Trading undervalued pharma stocks with upcoming catalyst events and low outstanding shares can be very enticing to traders and lead to massive profits. Some stocks experience tremendous breakouts, sometimes in a 'blink of an eye.' To illustrate an example, back in 2009, when Somaxon, Inc. was a public traded company seeking regulatory approval for its insomnia (Silenor) drug, it was trading under $2 dollars, and it reached levels of over $4 within a week of trading. That scenario repeated itself several times in 2009, until it went over $10 after receiving approval. At the time, Somaxon was trading with a float of just under 23M and heading into key catalyst events.
In the past weeks this other small cap company has gained a lot of attention and interest. Venaxis, Inc. (APPY), with a float even smaller than that of Somaxon in its respective time, may find itself in a similar scenario. The company is expected to present FDA pivotal trial results in early fourth quarter for APPY 1 Test, a rapid, protein biomarker-based assay for identifying patients at low risk for appendicitis, and potentially submit a New Drug Application (NDA) to the FDA thereafter. Venaxis is an in vitro diagnostic company focused on the clinical development and commercialization of its CE Marked APPY1 Test, the Company's rapid, protein biomarker-based assay for appendicitis. The APPY1 Test is being developed initially for pediatric, adolescent and young adult patients with abdominal pain, as this population is at the highest risk for appendicitis and has the highest risk of long-term health effects associated with CT imaging.
A recent article published this week in a scientific journal concluded that reducing unnecessary CT scans in favor of other imaging or non-imaging approaches, if proven through research to be as effective, combined with effective radiation dose-reduction strategies, could dramatically reduce the number of radiation-induced cancers. In relation to the article’s finding, the President and CEO of Venaxis, commented that "[t]he findings of this large observational study are aligned with our focus - developing a blood-based APPY1 Test to aid physicians in identifying patients at low risk for acute appendicitis. We applaud the authors of the study for reporting these findings and for highlighting the urgent need for research to determine when the use of CT scans leads to improved health outcomes and when other imaging and non-imaging diagnostic techniques could be as effective. The APPY1 Test is designed to provide rapid, objective results and has demonstrated high negative predictive value for appendicitis in clinical studies. Venaxis' goal with the APPY1 Test is to provide physicians with an additional tool that may allow for more conservative patient management, including reducing the number of CT scans."

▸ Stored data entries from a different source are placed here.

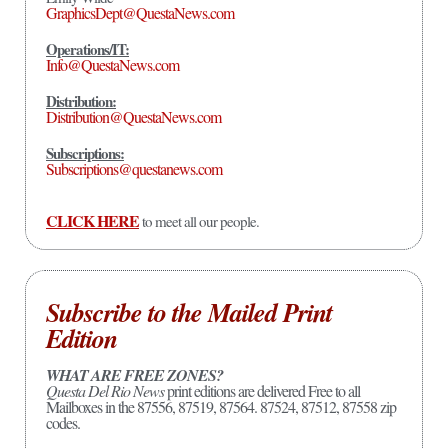
GraphicsDept@QuestaNews.com
Operations/IT:
Info@QuestaNews.com
Distribution:
Distribution@QuestaNews.com
Subscriptions:
Subscriptions@questanews.com
CLICK HERE
to meet all our people.
Subscribe to the Mailed Print
Edition
WHAT ARE FREE ZONES?
Questa Del Rio News
print editions are delivered Free to all
Mailboxes in the 87556, 87519, 87564. 87524, 87512, 87558 zip
codes.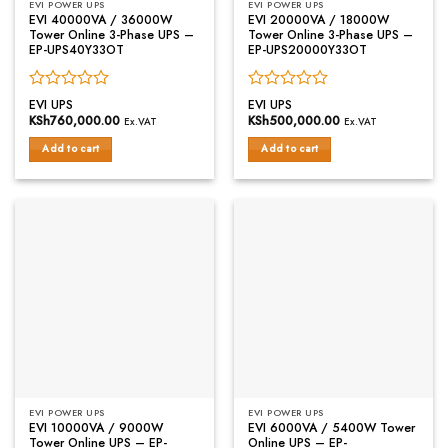
EVI POWER UPS
EVI POWER UPS
EVI 40000VA / 36000W
EVI 20000VA / 18000W
Tower Online 3-Phase UPS –
Tower Online 3-Phase UPS –
EP-UPS40Y33OT
EP-UPS20000Y33OT
Rated
Rated
EVI UPS
EVI UPS
0
0
KSh
760,000.00
KSh
500,000.00
Ex.VAT
Ex.VAT
out
out
of
of
Add to cart
Add to cart
5
5
EVI POWER UPS
EVI POWER UPS
EVI 10000VA / 9000W
EVI 6000VA / 5400W Tower
Tower Online UPS – EP-
Online UPS – EP-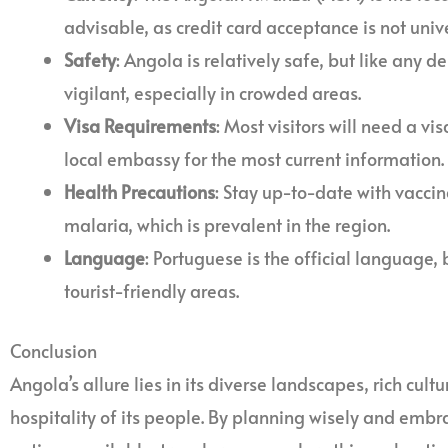
advisable, as credit card acceptance is not unive
Safety
: Angola is relatively safe, but like any de
vigilant, especially in crowded areas.
Visa Requirements
: Most visitors will need a vi
local embassy for the most current information.
Health Precautions
: Stay up-to-date with vacci
malaria, which is prevalent in the region.
Language
: Portuguese is the official language,
tourist-friendly areas.
Conclusion
Angola’s allure lies in its diverse landscapes, rich cult
hospitality of its people. By planning wisely and embr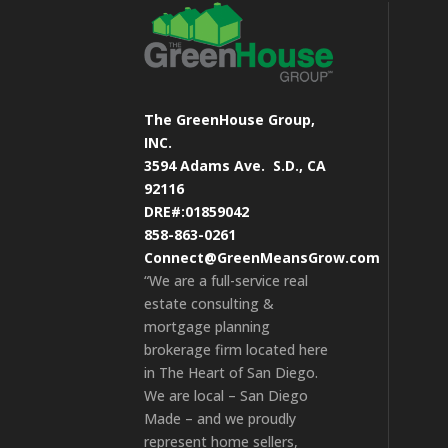
The GreenHouse Group,
INC.
3594 Adams Ave.
S.D., CA
92116
DRE#:01859042
858-863-0261
Connect@GreenMeansGrow.com
“We are a full-service real
estate consulting &
mortgage planning
brokerage firm located here
in The Heart of San Diego.
We are local – San Diego
Made – and we proudly
represent home sellers,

At this point, APPY shares are undervalued with 52 weeks low of $1.15 and 52 weeks high of $3.96. In yesterday's trading session, the price approached and met with a resistance point at $1.35 with volume surpassing the 50 day average daily volume. The charts continue to yield a bullish pattern where this resistance level may be taken out easily, and if broken, the share price may be in route to a major breakout level. More importantly, APPY is potentially forming a bottoming chart pattern that may be complete soon and signal the new uptrend direction.

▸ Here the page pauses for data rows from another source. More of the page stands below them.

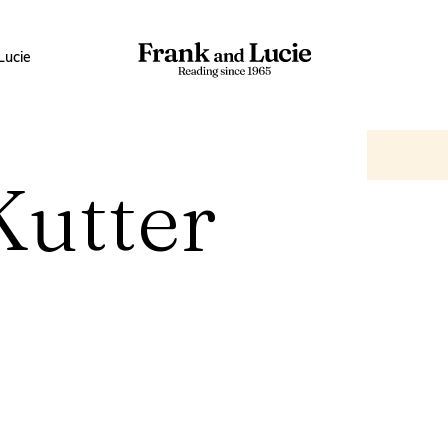
Lucie
Kutter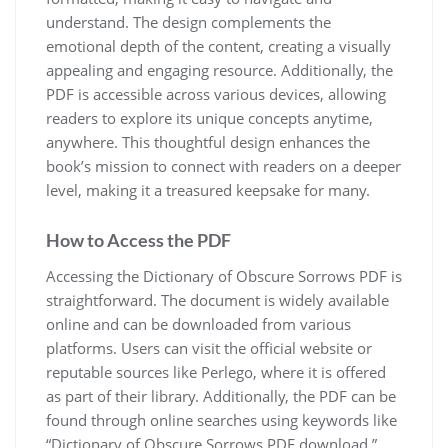
understand. The design complements the
emotional depth of the content, creating a visually
appealing and engaging resource. Additionally, the
PDF is accessible across various devices, allowing
readers to explore its unique concepts anytime,
anywhere. This thoughtful design enhances the
book’s mission to connect with readers on a deeper
level, making it a treasured keepsake for many.
How to Access the PDF
Accessing the Dictionary of Obscure Sorrows PDF is
straightforward. The document is widely available
online and can be downloaded from various
platforms. Users can visit the official website or
reputable sources like Perlego, where it is offered
as part of their library. Additionally, the PDF can be
found through online searches using keywords like
“Dictionary of Obscure Sorrows PDF download.”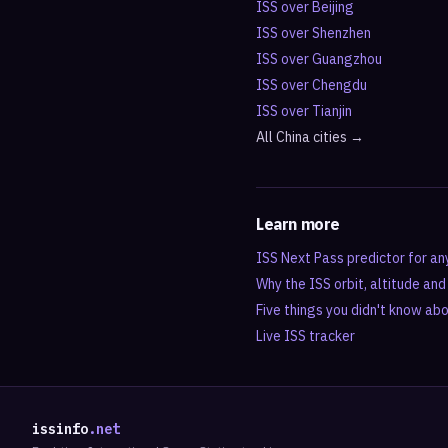
ISS over
Beijing
ISS over
Shenzhen
ISS over
Guangzhou
ISS over
Chengdu
ISS over
Tianjin
All
China
cities →
Learn more
ISS Next Pass predictor for an
Why the ISS orbit, altitude an
Five things you didn't know ab
Live ISS tracker
issinfo
.net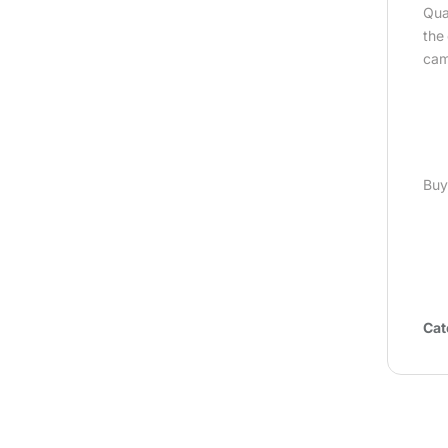
Qua
the
cam
Buy
Cat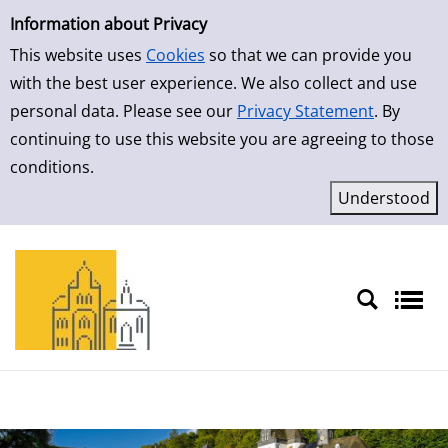
Simple Search
Skip to result page
Information about Privacy
This website uses
Cookies
so that we can provide you
with the best user experience. We also collect and use
personal data. Please see our
Privacy Statement
. By
continuing to use this website you are agreeing to those
conditions.
Sprache auswählen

Trading breakouts is a technique widely used on Wall Street. This strategy has been used by pro traders and they know that once a stock starts to break out above past resistance levels, and hold above those breakout prices, then it can easily trend significantly higher. Look for a sustained move or close above $1.42, the breakout level, with volume that registers near or above 50 day average daily volume of 700K shares. If that level is broken soon, it may be quickly setting up to trigger a major breakout trade above $1.77 to $2.12 a share.

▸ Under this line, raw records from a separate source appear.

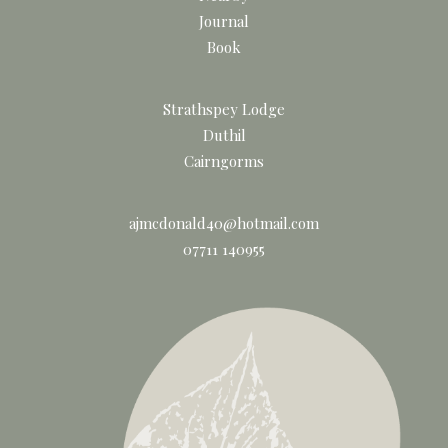
Journal
Book
Strathspey Lodge
Duthil
Cairngorms
ajmcdonald40@hotmail.com
07711 140955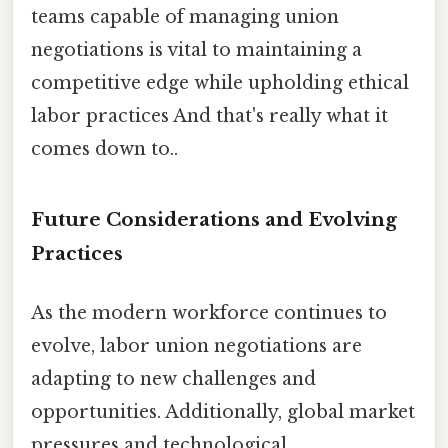
teams capable of managing union
negotiations is vital to maintaining a
competitive edge while upholding ethical
labor practices And that's really what it
comes down to..
Future Considerations and Evolving
Practices
As the modern workforce continues to
evolve, labor union negotiations are
adapting to new challenges and
opportunities. Additionally, global market
pressures and technological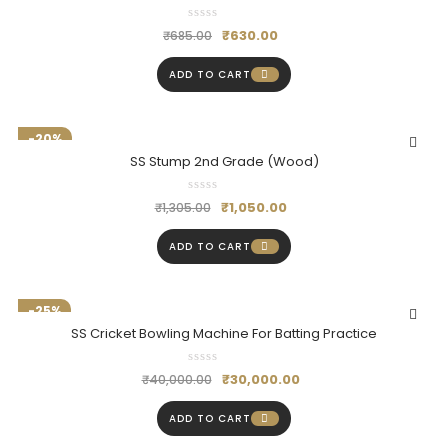
₹
630.00
₹
685.00
ADD TO CART
-20%
SS Stump 2nd Grade (Wood)
₹
1,050.00
₹
1,305.00
ADD TO CART
-25%
SS Cricket Bowling Machine For Batting Practice
₹
30,000.00
₹
40,000.00
ADD TO CART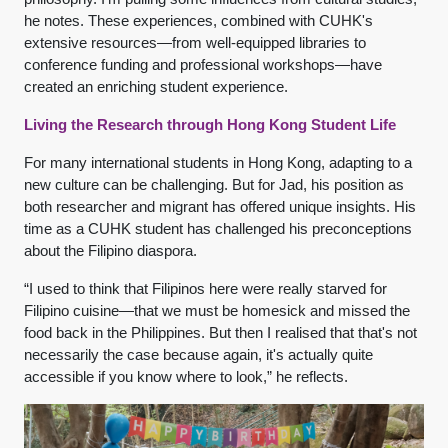
he notes. These experiences, combined with CUHK's
extensive resources—from well-equipped libraries to
conference funding and professional workshops—have
created an enriching student experience.
Living the Research through Hong Kong Student Life
For many international students in Hong Kong, adapting to a
new culture can be challenging. But for Jad, his position as
both researcher and migrant has offered unique insights. His
time as a CUHK student has challenged his preconceptions
about the Filipino diaspora.
“I used to think that Filipinos here were really starved for
Filipino cuisine—that we must be homesick and missed the
food back in the Philippines. But then I realised that that's not
necessarily the case because again, it's actually quite
accessible if you know where to look,” he reflects.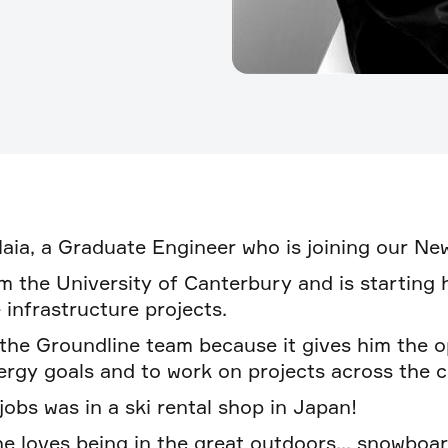
Maia, a Graduate Engineer who is joining our N
m the University of Canterbury and is starting 
 infrastructure projects.
 the Groundline team because it gives him the o
rgy goals and to work on projects across the c
 jobs was in a ski rental shop in Japan!
e loves being in the great outdoors... snowboard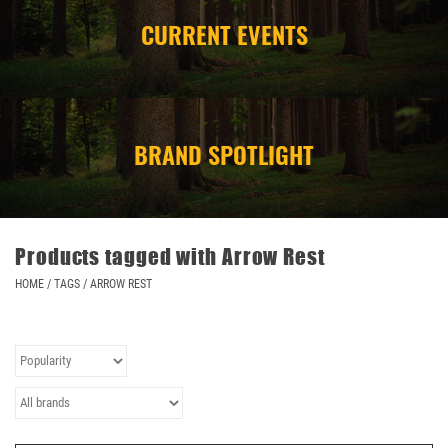
CURRENT EVENTS
CAMPING
STORE/ OTHER
BRAND SPOTLIGHT
Products tagged with Arrow Rest
HOME
/
TAGS
/
ARROW REST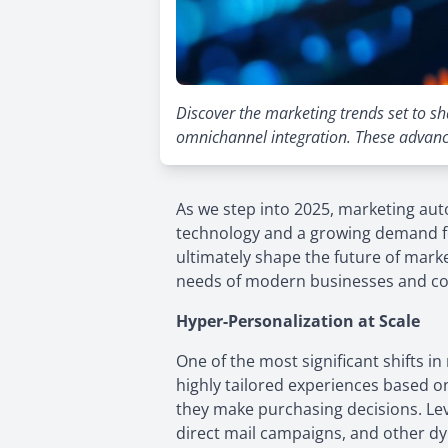
Discover the marketing trends set to sh
omnichannel integration. These advanc
As we step into 2025, marketing au
technology and a growing demand fo
ultimately shape the future of mark
needs of modern businesses and c
Hyper-Personalization at Scale
One of the most significant shifts
highly tailored experiences based o
they make purchasing decisions. Le
direct mail campaigns, and other dyn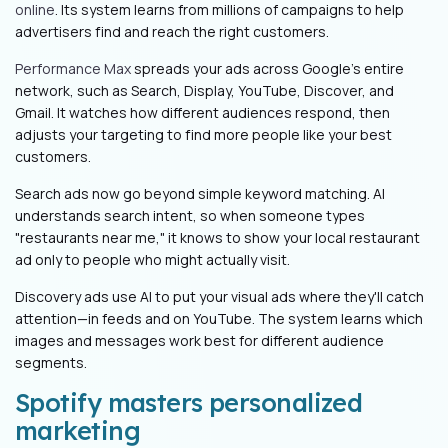
online
. Its system learns from millions of campaigns to help
advertisers find and reach the right customers.
Performance Max
spreads your ads across Google's entire
network, such as Search, Display, YouTube, Discover, and
Gmail. It watches how different audiences respond, then
adjusts your targeting to find more people like your best
customers.
Search ads now go beyond simple keyword matching. AI
understands search intent, so when someone types
"restaurants near me," it knows to show your local restaurant
ad only to people who might actually visit.
Discovery ads use AI to put your visual ads where they'll catch
attention—in feeds and on YouTube. The system learns which
images and messages work best for different audience
segments.
Spotify masters personalized
marketing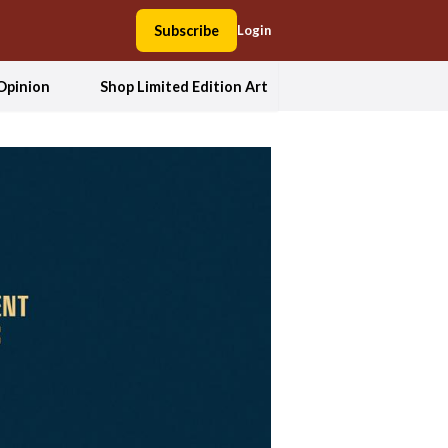
Subscribe
Login
Opinion
Shop Limited Edition Art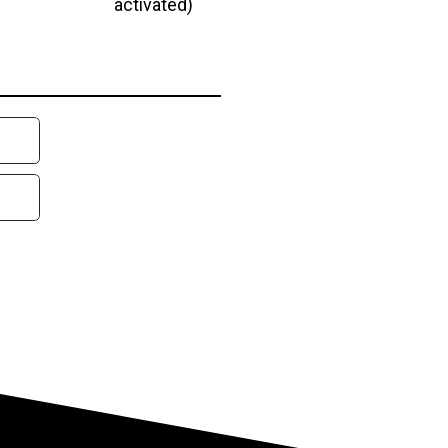
activated)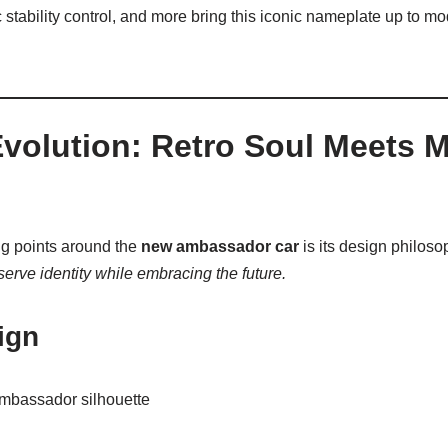
 stability control, and more bring this iconic nameplate up to mo
Evolution: Retro Soul Meets 
ng points around the
new ambassador car
is its design philoso
serve identity while embracing the future.
ign
Ambassador silhouette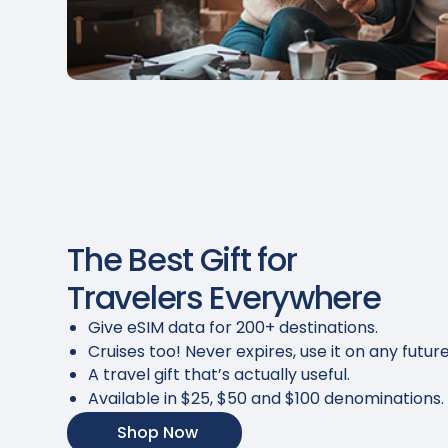
The Best Gift for
Travelers Everywhere
Give eSIM data for 200+ destinations.
Cruises too! Never expires, use it on any future
A travel gift that’s actually useful.
Available in $25, $50 and $100 denominations.
Shop Now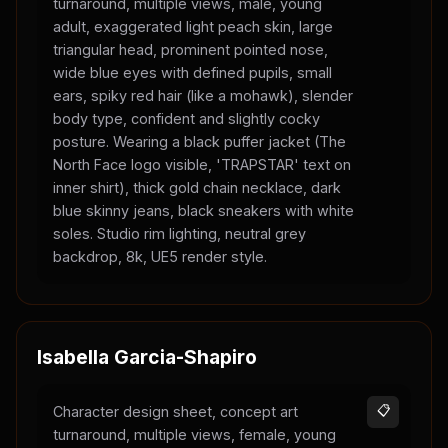
turnaround, multiple views, male, young
adult, exaggerated light peach skin, large
triangular head, prominent pointed nose,
wide blue eyes with defined pupils, small
ears, spiky red hair (like a mohawk), slender
body type, confident and slightly cocky
posture. Wearing a black puffer jacket (The
North Face logo visible, 'TRAPSTAR' text on
inner shirt), thick gold chain necklace, dark
blue skinny jeans, black sneakers with white
soles. Studio rim lighting, neutral grey
backdrop, 8k, UE5 render style.
Isabella Garcia-Shapiro
Character design sheet, concept art
📋
turnaround, multiple views, female, young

Disclaimer: Readers are encouraged to do their own due diligence. Trading in securities is speculative and carries risks. Author had no positions in stocks mentioned at the time of publication but may initiate a position over the next 72 hours. This information is not to be construed as an offer to buy or sell any security. The author disclaims all liability whatsoever with regard to this information’s accuracy or completeness.